Liberia gripped by downfall of graft tsar

By Jonathan Paye-Layleh March 24, 2021
A Liberian passport. Shutterstock A Liberian passport. Shutterstock

The country’s Nigeria-born anti-corruption head has been forced to quit after allegedly faking his own ID. By Jonathan Paye-Layleh in Monrovia.

Liberia’s strict immigration laws have come under scrutiny, after the head of the country’s Anti-Corruption Commission was forced to quit after allegedly falsifying his Liberian citizenship.

The West African republic has a number of regressive citizenship laws, which prohibit dual nationality, ban anyone who is not of ‘negro’ descent from Liberian nationality, and make it illegal for non-nationals to hold senior civil service jobs.

While the laws have been repeatedly denounced by President George Weah, the president was forced to accept the resignation of Nigeria-born Austin Ndubusi Nwabudike over allegations regarding his immigration status.

Born in Nigeria’s Delta State, the former lawyer practised with the Liberia National Bar Association, something non-Liberians are prohibited from doing, before being promoted to various high-ranking positions following the 2017 election of the footballer-turned-politician George Weah.

The charismatic barrister, who claimed to have been naturalised as a Liberian in the 1980s, was appointed by Weah to head the Governance Commission, a key role tasked with maintaining stability in the country, which suffered a genocidal civil war between 1989 and 2003.

After more than two years at the Governance Commission, Weah appointed Nwabudike chairman of the Liberian Anti-Corruption Commission in October 2019.

Weah’s promotion of the Nigeria-born lawyer caused unease within the cabinet.

However, Nwabudike would probably still be at the helms of the Anti-Corruption Commission had the president not given him a new – and more politically sensitive – position as chair of the National Elections Commission ahead of crucial mid-term senatorial elections.

It was during Nwabudike’s appearance before a senate committee to confirm this new role that he failed to prove he was a naturalised Liberian.

He compounded the confusion by presenting five different dates of birth, according to senators and members of the country’s association of lawyers.

President Weah, who was facing public criticism for choosing a foreign-born lawyer for a top position, yielded to pressure and withdrew Nwabudike’s nomination.

He, however, retained him as head of the anti-graft body.

Sensing blood, civil society groups mounted fresh pressure for the removal of Nwabudike from the Anti-Corruption Commission, while the National Bar Association announced Nwabudike’s expulsion, from the legal fraternity, citing: ‘The doubt raised by the Senate over the citizenship of Counsellor Nwabudike.’

A statement by the lawyers added that the allegations against Nwabudike ‘cast a very dark cloud over the integrity and credibility of the Liberian National Bar Association and the Judiciary’.

Its Grievance and Ethics Committee found out from court records that a ‘purported certificate of naturalisation presented to the Liberian Senate by Councillor Nwabudike showed that he was issued by Criminal Court “B” at the Temple of Justice on May 13, 1982, when in fact that court was called the People’s Criminal Court “B” [at the time].’

The statement added that Nwabudike’s various passports showed five different, and conflicting dates for his birth, while the name on his passports was slightly different to the name given to them.

The Bar Association also revealed that the date of birth on Nwabudike’s Liberian ID card was different to the date given on his handwritten wedding certificate – with a different day and different year cited – and that he recorded his citizenship as ‘Nigerian’ on the marriage certificate, despite allegedly being a naturalised Liberian for almost a decade at that point.

Under pressure, Nwabudike submitted his resignation letter to President Weah, stating: ‘The monumental progress made by the government in the fight against corruption, both in the public and private sectors, is being marred by public debate of my person rather than what contribution I can make towards the economic development of our country.
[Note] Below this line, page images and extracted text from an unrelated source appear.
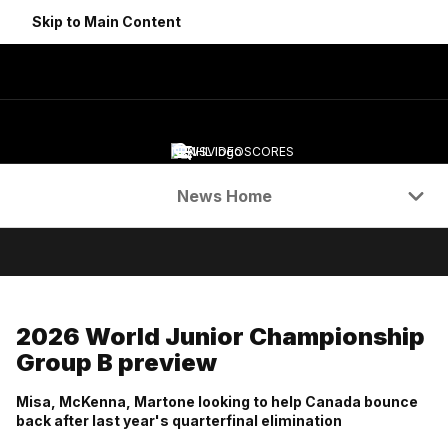
Skip to Main Content
NEWS
VIDEO
SCORES
Navigation Menu
News Home
2026 World Junior Championship
Group B preview
Misa, McKenna, Martone looking to help Canada bounce
back after last year's quarterfinal elimination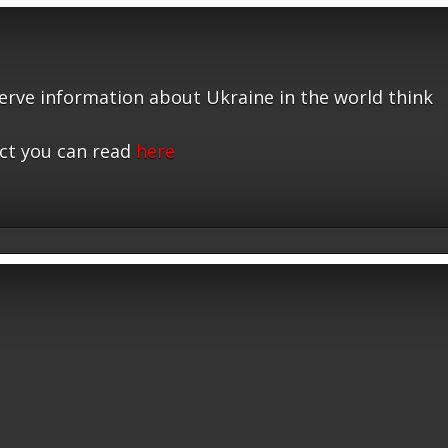
serve information about Ukraine in the world think
ct you can read
here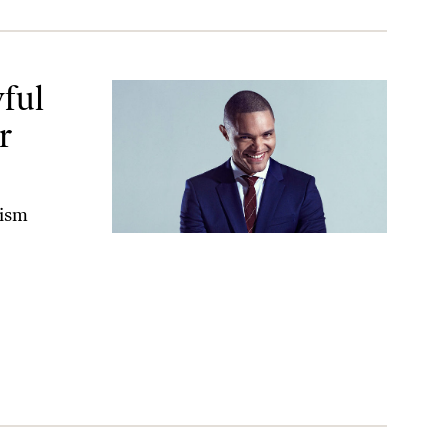
hem.
ful
r
xism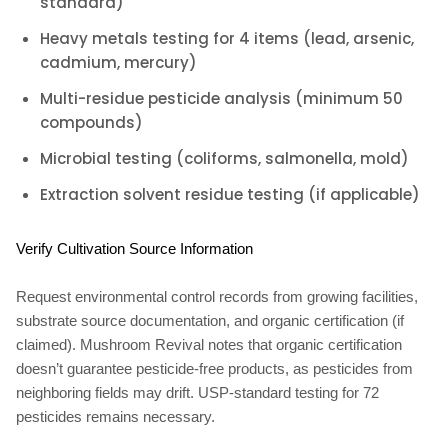
standard)
Heavy metals testing for 4 items (lead, arsenic,
cadmium, mercury)
Multi-residue pesticide analysis (minimum 50
compounds)
Microbial testing (coliforms, salmonella, mold)
Extraction solvent residue testing (if applicable)
Verify Cultivation Source Information
Request environmental control records from growing facilities,
substrate source documentation, and organic certification (if
claimed). Mushroom Revival notes that organic certification
doesn’t guarantee pesticide-free products, as pesticides from
neighboring fields may drift. USP-standard testing for 72
pesticides remains necessary.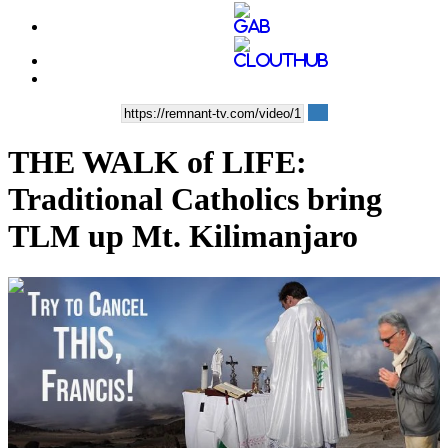
THE WALK of LIFE:
Traditional Catholics bring
TLM up Mt. Kilimanjaro
00:03:59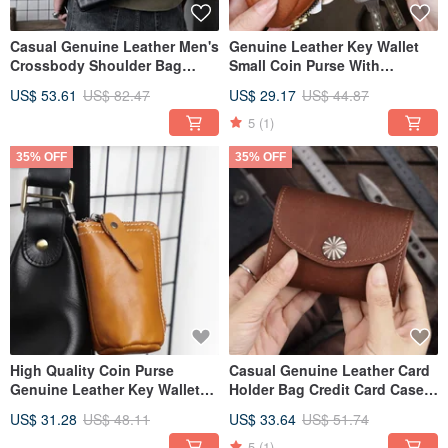
Casual Genuine Leather Men's
Genuine Leather Key Wallet
Crossbody Shoulder Bag
Small Coin Purse With
Portable Messenger Bags
Keychain Portable Money Bag
US$ 53.61
US$ 82.47
US$ 29.17
US$ 44.87
5
(1)
35% OFF
35% OFF
High Quality Coin Purse
Casual Genuine Leather Card
Genuine Leather Key Wallet
Holder Bag Credit Card Case
Organizer Money Bag
Box Mini Wallet
US$ 31.28
US$ 48.11
US$ 33.64
US$ 51.74
Keychain
5
(1)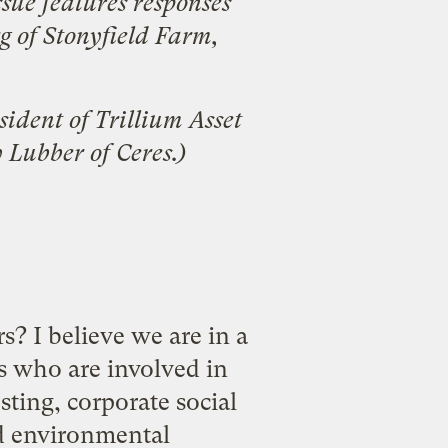
ssue
features responses
g
of Stonyfield Farm,
sident of
Trillium Asset
y Lubber
of Ceres.)
s? I believe we are in a
s who are involved in
sting, corporate social
nd environmental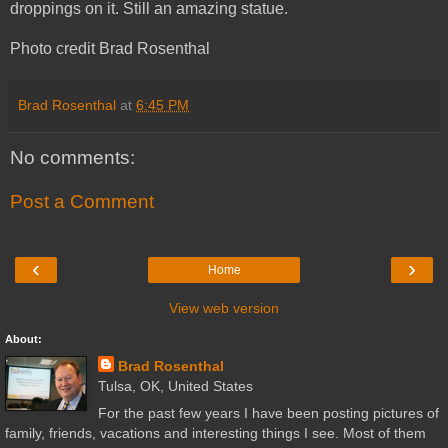
droppings on it. Still an amazing statue.
Photo credit Brad Rosenthal
Brad Rosenthal
at
6:45 PM
No comments:
Post a Comment
‹
›
Home
View web version
About:
Brad Rosenthal
Tulsa, OK, United States
For the past few years I have been posting pictures of
family, friends, vacations and interesting things I see. Most of them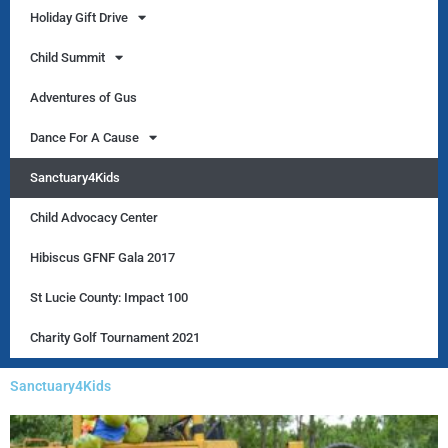
Holiday Gift Drive
Child Summit
Adventures of Gus
Dance For A Cause
Sanctuary4Kids
Child Advocacy Center
Hibiscus GFNF Gala 2017
St Lucie County: Impact 100
Charity Golf Tournament 2021
Sanctuary4Kids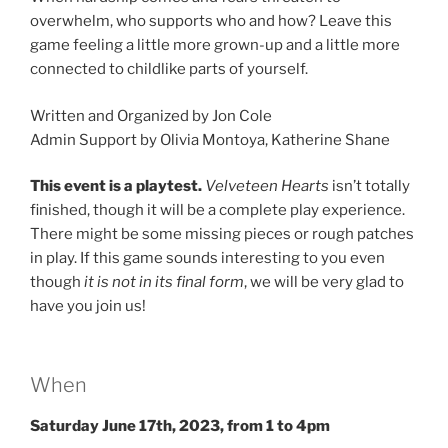
overwhelm, who supports who and how? Leave this
game feeling a little more grown-up and a little more
connected to childlike parts of yourself.
Written and Organized by Jon Cole
Admin Support by Olivia Montoya, Katherine Shane
This event is a playtest.
Velveteen Hearts
isn’t totally
finished, though it will be a complete play experience.
There might be some missing pieces or rough patches
in play. If this game sounds interesting to you even
though
it is not in its final form
, we will be very glad to
have you join us!
When
Saturday June 17th, 2023, from 1 to 4pm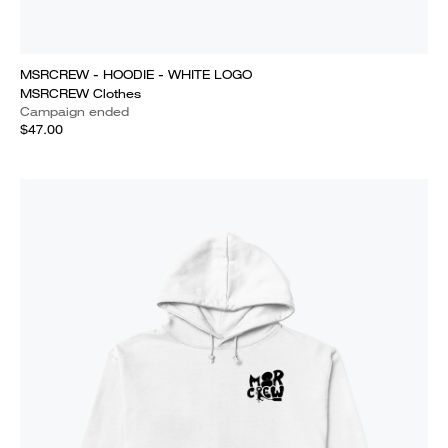
MSRCREW - HOODIE - WHITE LOGO
MSRCREW Clothes
Campaign ended
$47.00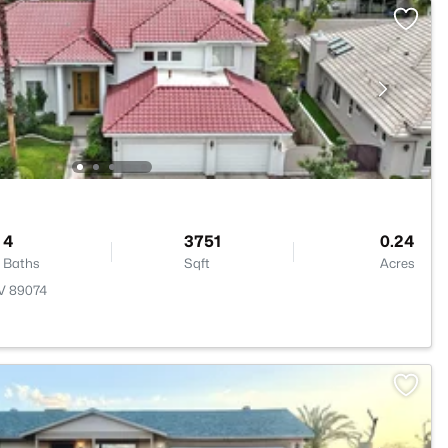
4
3751
0.24
Baths
Sqft
Acres
NV 89074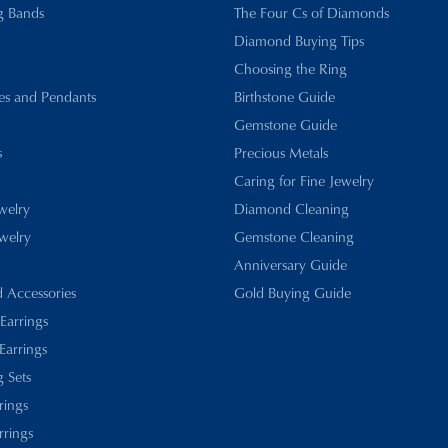
g Bands
The Four Cs of Diamonds
Diamond Buying Tips
Choosing the Ring
es and Pendants
Birthstone Guide
Gemstone Guide
s
Precious Metals
Caring for Fine Jewelry
ewelry
Diamond Cleaning
welry
Gemstone Cleaning
Anniversary Guide
d Accessories
Gold Buying Guide
 Earrings
Earrings
 Sets
rings
rrings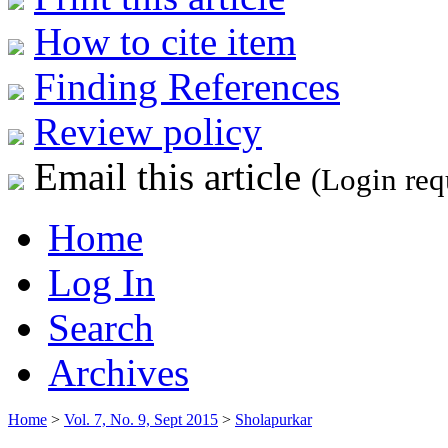
How to cite item
Finding References
Review policy
Email this article
(Login req
Home
Log In
Search
Archives
Home
>
Vol. 7, No. 9, Sept 2015
>
Sholapurkar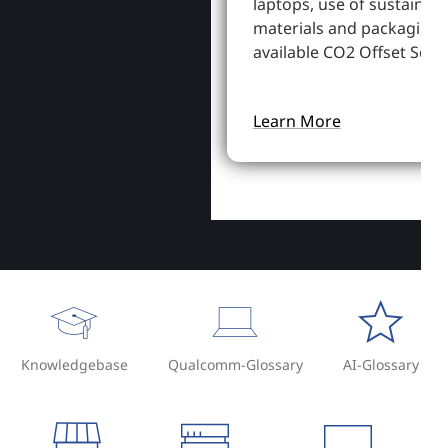
laptops, use of sustainab
materials and packaging,
available CO2 Offset Servi
Learn More
Knowledgebase
Qualcomm-Glossary
AI-Glossary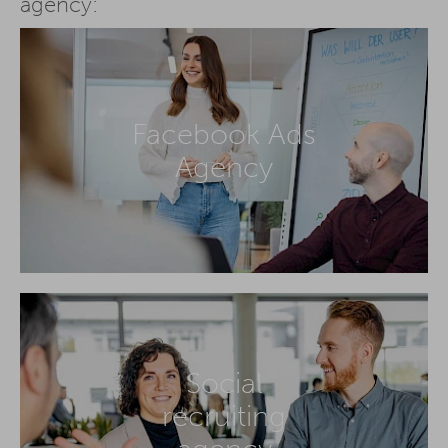
agency:
Facebook Ads
Agency
Social
recruiting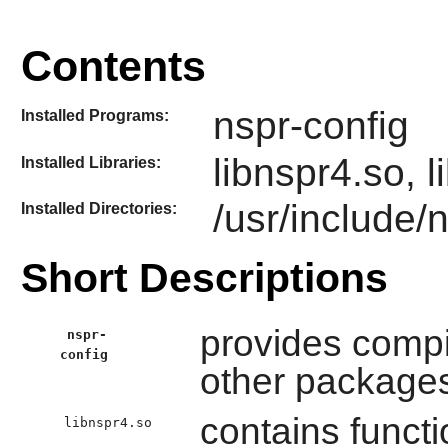
Contents
nspr-config
Installed Programs:
libnspr4.so, 
Installed Libraries:
/usr/include/
Installed Directories:
Short Descriptions
provides compil
nspr-
config
other package
contains functi
libnspr4.so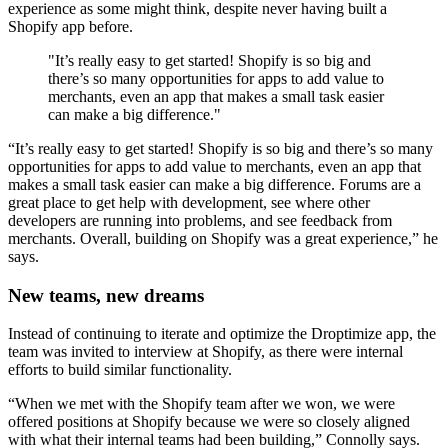
experience as some might think, despite never having built a
Shopify app before.
"It’s really easy to get started! Shopify is so big and
there’s so many opportunities for apps to add value to
merchants, even an app that makes a small task easier
can make a big difference."
“It’s really easy to get started! Shopify is so big and there’s so many
opportunities for apps to add value to merchants, even an app that
makes a small task easier can make a big difference. Forums are a
great place to get help with development, see where other
developers are running into problems, and see feedback from
merchants. Overall, building on Shopify was a great experience,” he
says.
New teams, new dreams
Instead of continuing to iterate and optimize the Droptimize app, the
team was invited to interview at Shopify, as there were internal
efforts to build similar functionality.
“When we met with the Shopify team after we won, we were
offered positions at Shopify because we were so closely aligned
with what their internal teams had been building,” Connolly says.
It does not serve the overall strategic interest of your government and our people if I were to constitute a distraction from the national agenda.’

Since being forced to resign on February 26, Nwabudike has refrained from media comments.

However, he denies any wrongdoing.

Some supporters of the ruling party claim the campaign against Nwabudike runs contrary to the purpose for which Liberia came into being – as a place of freedom and opportunity for black people and Africans.

But opposition supporters believe the Nwabudike affair highlights the problem with corruption in the country.

‘That a man would fake all legal documents to end up chairing the Anti-Corruption Commission is in itself corruption,’ remarked a government critic on a radio programme.

Outspoken opposition leader Simeon Freeman has called for the prosecution of Nwabudike, arguing that President Weah failed to do due diligence before elevating a man who had only claimed he was a Liberian.